Remote boulder counting and thermal IR temperature curves constrain strength, micorporosity, thermal conductivity and grain density of rubble pile Ryugu's rocks

In this paper, we summarize the findings and deductions for small asteroid Ryugu from Hayabusa2 remote sensing as well as from MASCOT radiometer (MARA) data. Observations cover the VIS (broadband) and MIR (broadband) wavelength ranges. For a typical rock on Ryugu's surface, we find a thermal inertia of 295±18 Jm-2K-1s-1/2 (Hamm+ 2020), a microporosity of 50 ± 3% (Grott+ 2020, Hamm+, 2020), and assuming a CM composition and thus an inferred specific heat capacity of cp = 890 Jkg-1K-1 (± 10%, at an average temperature of 277 K), we estimate a thermal conductivity of 0.069 ± 0.012 Jm-1K-1 at ~277 K. These estimates are based on MARA surface brightness temperature measurements of an arguably (Biele+ 2019) dust-free boulder at MASCOT's landing site obtained over a full diurnal cycle.
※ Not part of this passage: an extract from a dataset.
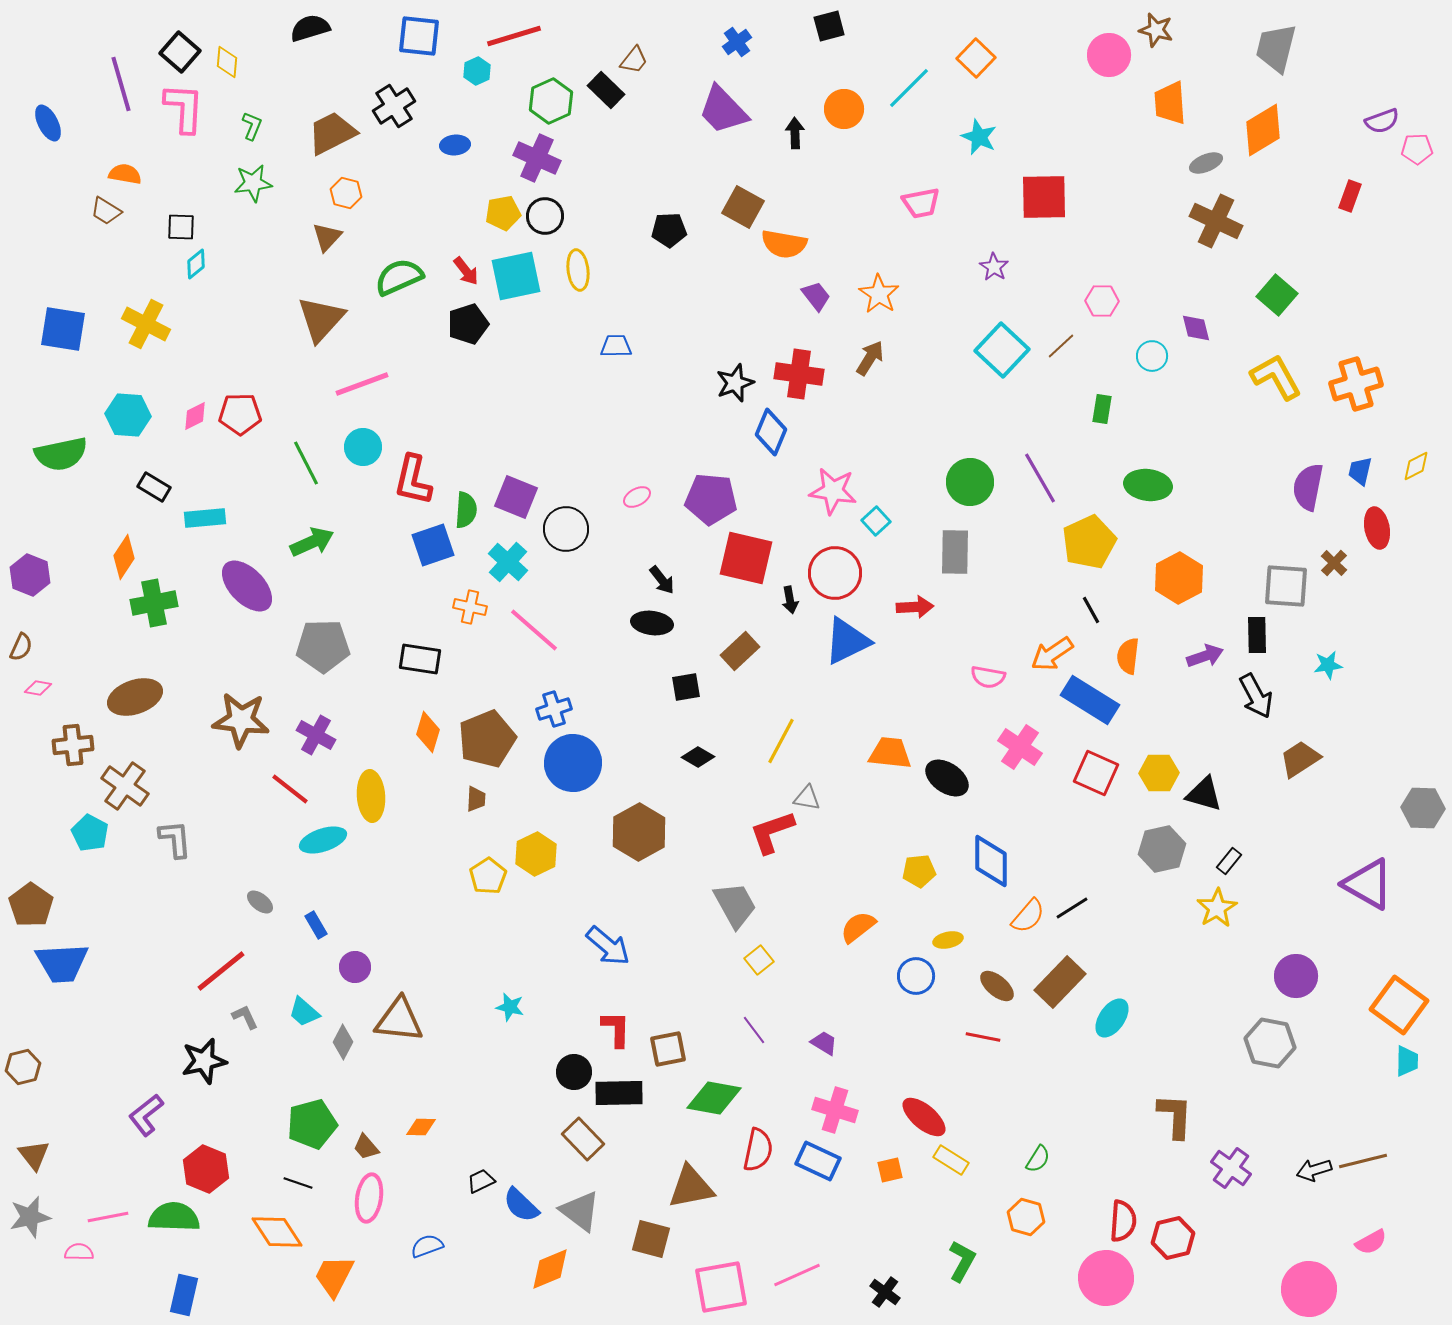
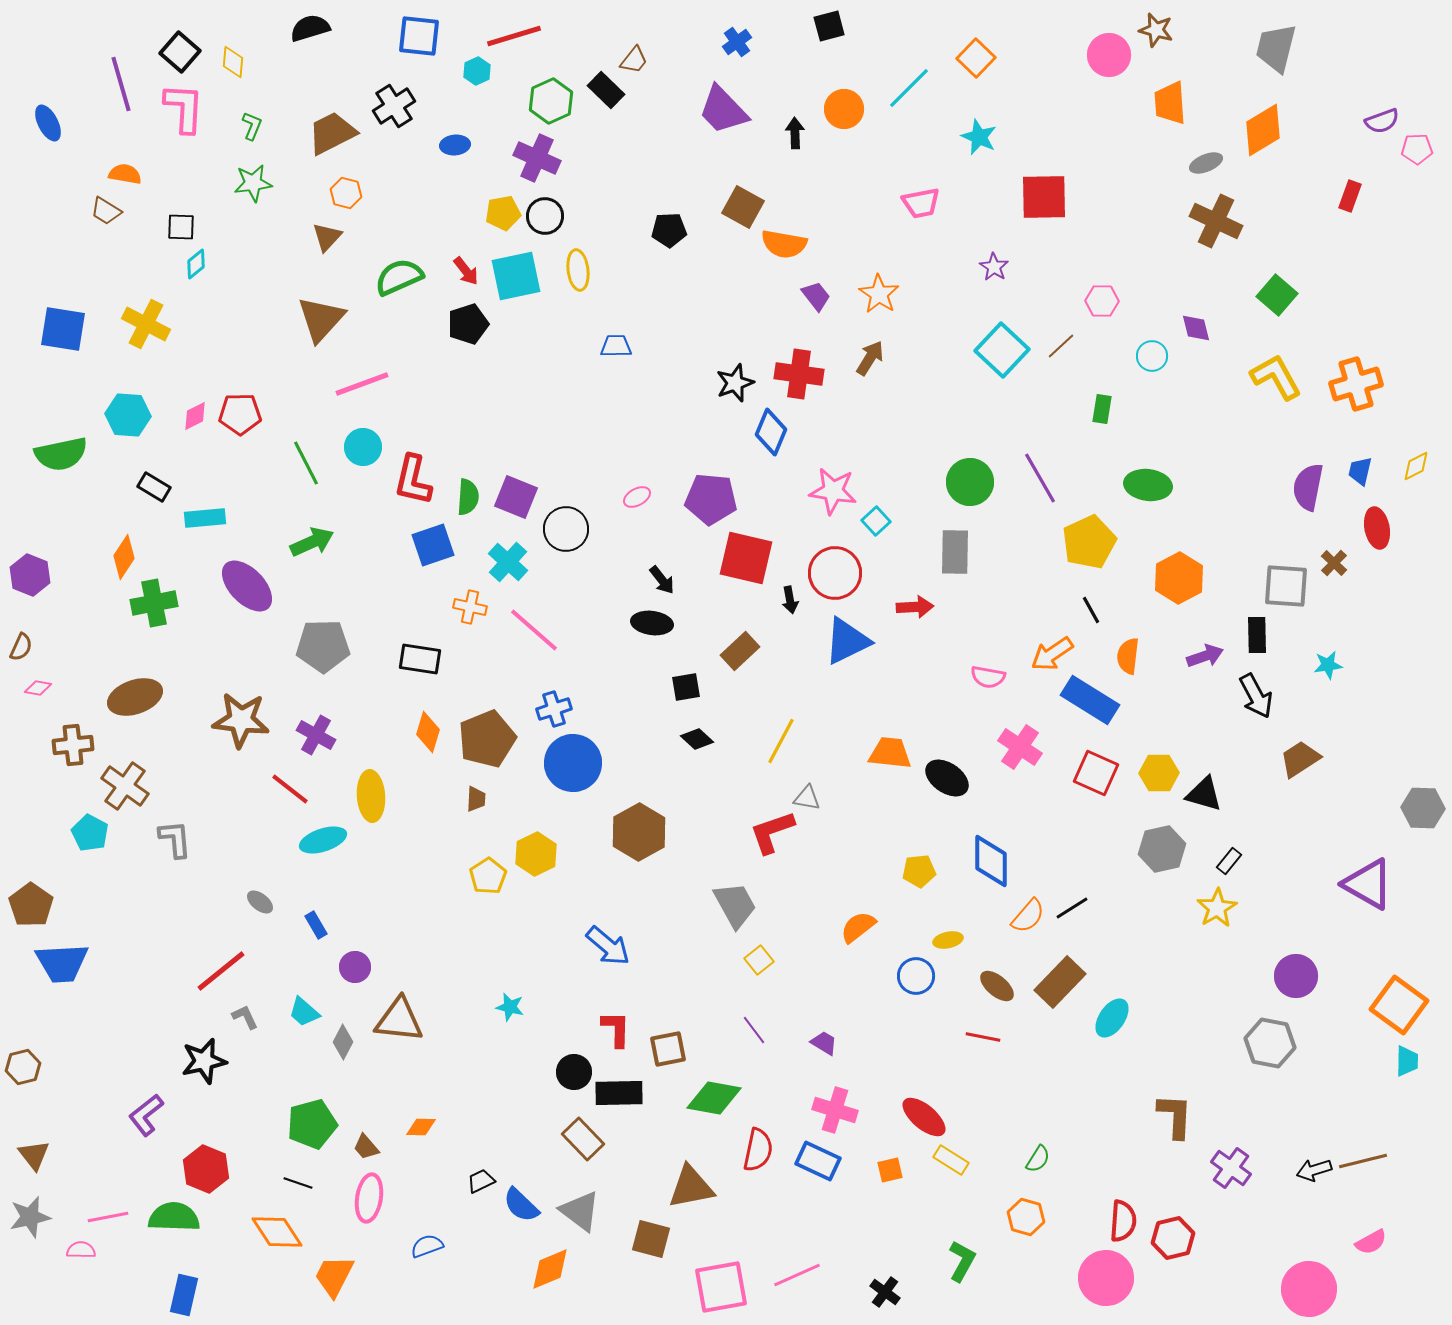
yellow diamond at (227, 62): moved 6 px right
green semicircle at (466, 510): moved 2 px right, 13 px up
black diamond at (698, 757): moved 1 px left, 18 px up; rotated 12 degrees clockwise
pink semicircle at (79, 1252): moved 2 px right, 2 px up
Those values are consistent with the TIR instrument's global findings (Okada+ 2020). The main source of uncertainty in the thermal inertia estimate is due to the uncertain surface orientation of the boulder top that determines the insolation power. Including a Digital Terrain Model (DTM) of the observed boulder, embedded in the MASCOT landing site (Scholten+, 2019), into the thermal model could reduce this uncertainty significantly. The very high deduced microporosity lets us reasonably estimate the tensile strength of those abundant "cauliflower rocks" (Jaumann+, 2019), ~200-280 kPa (Grott+, 2019).